I have a gearless bicycle. I ride it about thrice a week. Its spokes are rusted. Any suggestions to clean the rust? Also I need some good technique to clean the bicycle with rags and household material. Please help.

  • 1
    Rusty spokes are best cleaned with pan scouring pads and elbow grease! ;-) Use some wax or grease, thinly applied after that to prevent new rust.
    – Carel
    Oct 14, 2015 at 18:23
  • Something I realize in snowy country : Spokes doesn't rust, it just collect minerals oxide. You need to scrub them off with steel wool and slight acidic scrubbing agents.
    – mootmoot
    Jun 26, 2018 at 10:18

2 Answers 2


Spokes - a "steelo" or other brand of pot scrub. Use warm soapy water, because the dirt is generally dirt not oils.
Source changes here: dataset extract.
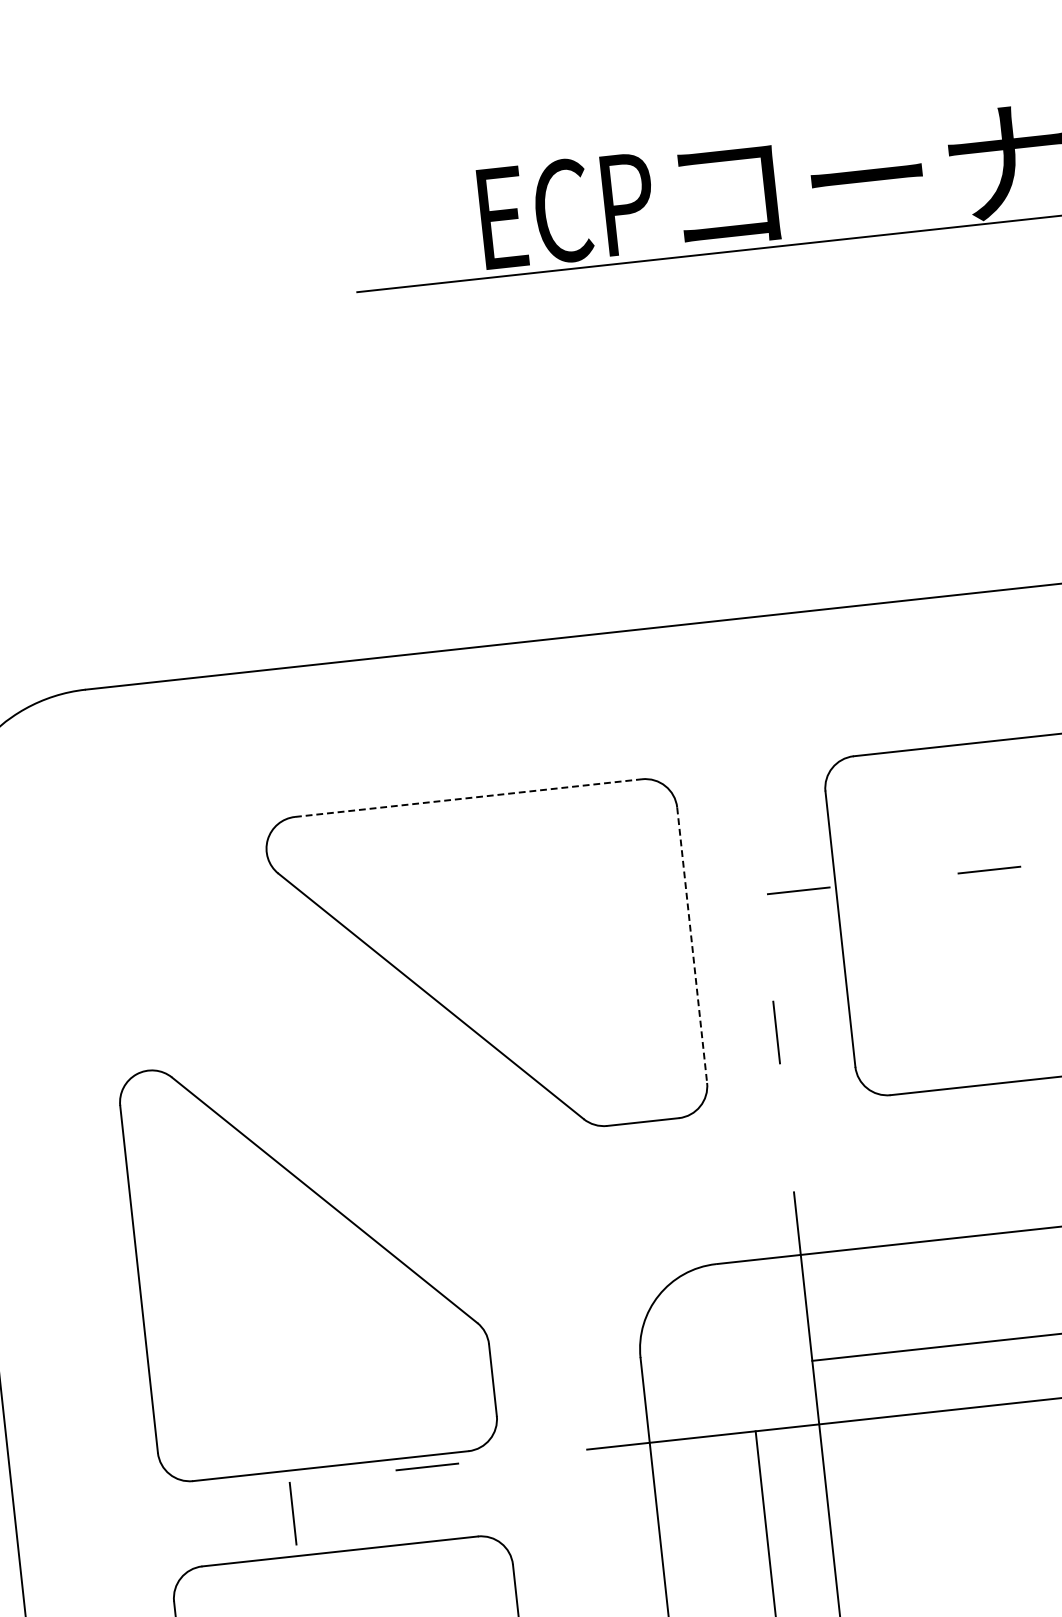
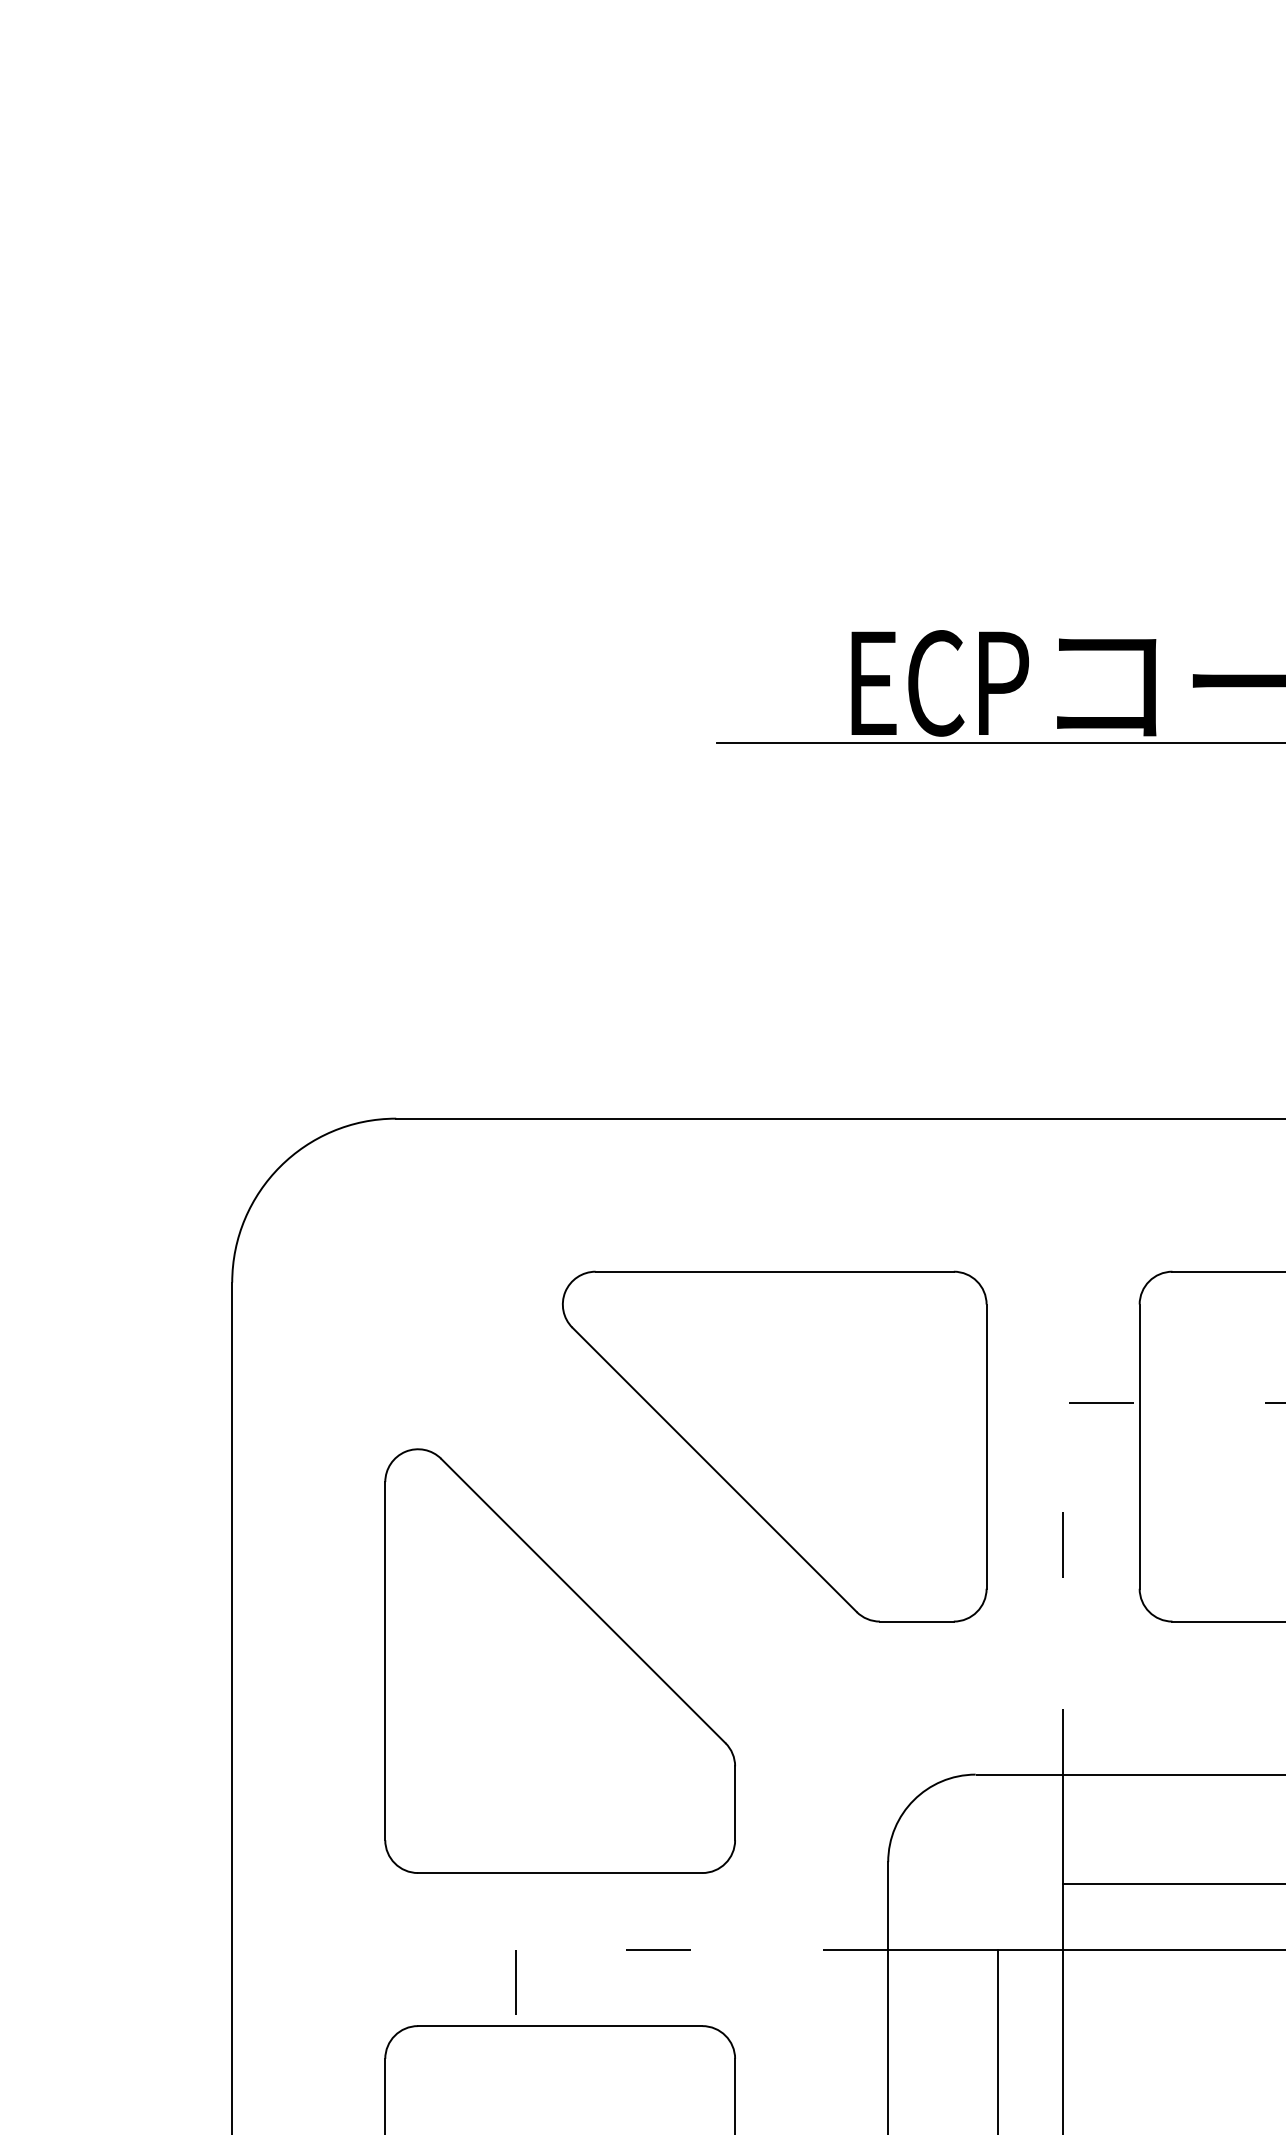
line: (469, 797) -> (775, 1271), dashed -> solid
line: (692, 946) -> (986, 1447), dashed -> solid
part: (307, 1260) -> (559, 1660), moved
Its hard to get up in by the hub where the spokes cross - you might find a toothbrush useful. If its a rear wheel, remove the freewheel/cassette first, and for either wheel try to not flood the bearings. Use clean water to rinse. You may need to check the truing of your wheel after cleaning too, the flexing may move a nipple or two.

If the rust doesn't move, you can upgrade to a brass wire brush, similar to what is used to clean barbeques. Brass is softer than steel so it won't damage your spokes, but it may damage the alumunium rim or hub. Prevent rust returning by brushing on a rust-fixative solution and letting it reoxidise the rust to white/black iron oxide instead of red/brown rust. Then coat with some grey spray primer. All this is easier to do if the wheel is disassembled, but that's a massive undertaking on its own.

If the rust is anything deeper than a surface skim, you'd be better off with new spokes. Examine the bend at the hub for rust and wear too - that's a common place to break.

Remove anything electronic before cleaning, lights and computers etc.

For the rest of the bike, wash it with another bucket of warm soapy water. Use a rag for the big areas, and a 1 inch twist of rag to pull through tighter areas. That toothbrush can be used in fiddly areas like derailerus. An old dish scrubbing brush can be good for getting dirt out of tyre treads. Don't wash the brake pad surfaces directly, and do remember to rinse any soap off the braking rims.

If you have disk brakes, your last step should be to clean the rotors with Isopropyl Alcohol.

Finally for the pedantic, you can use tyre/tire black on the tyres (again mind the braking rims) and a suitable leather or "car interior" treatment on a saddle.

If you're still making it better, consider a paint touchup on any part that needs it. A flick of black spray paint on the handlebars does wonders for the look.

Put the bike to dry (both water and paint) and when its dried, re-lubricate your chain and any pivot points.

Do use the opportuinity to look for anything wrong on the bike - preventative maintance then follows.


To get rid of rust, use steel wool with some sort of acidic solvent. I have actually used vinegar on some rusty components before.

My biggest piece of advice for bike maintenance is do a little after every ride. Whether that is wiping the chain free of dust or just taking a cloth to the frame; when you do this, all the small things don't add up and become a big job which would take hours to clean.

On my bike I will generally just use Windex and a rag; starting at the top of the frame I will wipe it down. I will also make sure the chain is clean and lubed every 100 miles (160 km) or so. A lube like Pro Gold is great because it basically cleans your chain and lubes it at the same time. I also use shoe strings to clean my cogs and chain and such.

  • Welcome to SE Bicycles. Shoe laces - that's an excellent idea. I've edited your post a little for grammar and the colloquialism which may not be understood globally. If you disagree feel free to revert.